How does a Medicaid spend down work?

On Behalf of | Jan 4, 2021 | Medicaid eligibility |

If your parents have reached the stage of life where their age or health makes the need for future nursing home care a real possibility, you may wish to look into having them do a Medicaid spend down now. Why? Because today’s long-term care costs exceed the financial resources most people have, even after they deplete their savings. If you – and they – think that Medicare will cover them, think again. It does not. Nor does virtually any private insurance. Consequently, they likely will need to apply for Medicaid benefits.

Medicaid, however, has stringent eligibility criteria. In general, an individual must own no more than $2,000 in assets, which doubles to $4,000 for a couple applying jointly for Medicaid. Regardless of your parents’ wealth status, they almost assuredly own more than that. Now what?

Medicaid spend down

US News reports that many people in your parents’ position use a perfectly legal strategy to solve this problem. It goes by the name of a Medicaid spend down.

As its name implies, your parents “spend down” their assets so as to qualify for Medicaid. This can be a tricky proposition, however, and not one you or they should embark on without proper legal advice, counsel and representation.
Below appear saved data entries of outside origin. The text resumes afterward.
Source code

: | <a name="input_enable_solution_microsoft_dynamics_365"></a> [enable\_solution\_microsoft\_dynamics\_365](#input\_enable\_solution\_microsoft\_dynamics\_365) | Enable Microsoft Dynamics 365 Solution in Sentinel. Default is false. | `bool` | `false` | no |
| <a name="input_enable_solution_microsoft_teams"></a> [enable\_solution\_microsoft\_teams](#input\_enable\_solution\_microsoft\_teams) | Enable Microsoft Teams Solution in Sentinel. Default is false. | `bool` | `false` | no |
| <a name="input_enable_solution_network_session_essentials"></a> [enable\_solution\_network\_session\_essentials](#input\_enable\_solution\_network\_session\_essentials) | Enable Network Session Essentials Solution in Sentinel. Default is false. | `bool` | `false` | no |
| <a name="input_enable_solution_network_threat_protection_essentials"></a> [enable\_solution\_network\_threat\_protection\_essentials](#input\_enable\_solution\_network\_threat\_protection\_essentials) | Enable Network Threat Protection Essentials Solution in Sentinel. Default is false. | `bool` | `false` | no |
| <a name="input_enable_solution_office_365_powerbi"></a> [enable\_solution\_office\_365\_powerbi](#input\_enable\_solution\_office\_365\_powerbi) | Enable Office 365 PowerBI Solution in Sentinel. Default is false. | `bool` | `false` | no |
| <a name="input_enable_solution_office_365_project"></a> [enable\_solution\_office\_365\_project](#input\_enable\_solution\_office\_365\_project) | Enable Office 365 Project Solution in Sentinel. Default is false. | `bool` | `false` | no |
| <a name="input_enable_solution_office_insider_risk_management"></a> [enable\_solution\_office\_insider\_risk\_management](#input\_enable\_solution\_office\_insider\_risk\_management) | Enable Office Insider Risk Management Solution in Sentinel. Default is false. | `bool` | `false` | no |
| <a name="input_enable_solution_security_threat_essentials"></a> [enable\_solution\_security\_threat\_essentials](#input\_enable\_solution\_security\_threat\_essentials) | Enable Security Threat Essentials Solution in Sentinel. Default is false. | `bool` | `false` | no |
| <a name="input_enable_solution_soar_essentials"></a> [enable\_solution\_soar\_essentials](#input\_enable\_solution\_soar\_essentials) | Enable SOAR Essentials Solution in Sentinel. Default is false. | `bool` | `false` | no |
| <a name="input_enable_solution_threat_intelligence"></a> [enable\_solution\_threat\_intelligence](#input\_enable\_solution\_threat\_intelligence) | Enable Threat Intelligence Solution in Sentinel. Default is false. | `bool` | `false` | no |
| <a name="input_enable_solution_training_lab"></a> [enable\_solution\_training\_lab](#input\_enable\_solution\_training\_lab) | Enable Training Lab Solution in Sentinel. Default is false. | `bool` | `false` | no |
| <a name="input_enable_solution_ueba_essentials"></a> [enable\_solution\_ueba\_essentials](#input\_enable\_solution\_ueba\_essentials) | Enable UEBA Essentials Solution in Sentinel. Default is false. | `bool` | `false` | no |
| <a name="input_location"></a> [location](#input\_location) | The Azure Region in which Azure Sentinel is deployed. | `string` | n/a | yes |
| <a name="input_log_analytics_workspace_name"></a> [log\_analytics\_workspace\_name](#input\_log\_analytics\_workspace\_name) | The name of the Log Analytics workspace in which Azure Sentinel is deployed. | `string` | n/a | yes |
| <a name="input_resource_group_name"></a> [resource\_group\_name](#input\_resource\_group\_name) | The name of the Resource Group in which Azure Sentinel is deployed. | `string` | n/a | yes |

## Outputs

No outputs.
Most people establish an irrevocable trust into which they place their assets. If your parents decide to go this route, they become officially “impoverished,” thereby qualifying for Medicaid. The trust owns all their assets; they no longer personally own them.

Look-back period

The main thing to remember about a Medicaid spend down is that it must occur five or more years before your parents actually need to apply for Medicaid benefits. Medicaid officials look over applicants’ financial transactions for the five years preceding their application. If they find something that looks like a deliberate impoverishment attempt, they deny the application.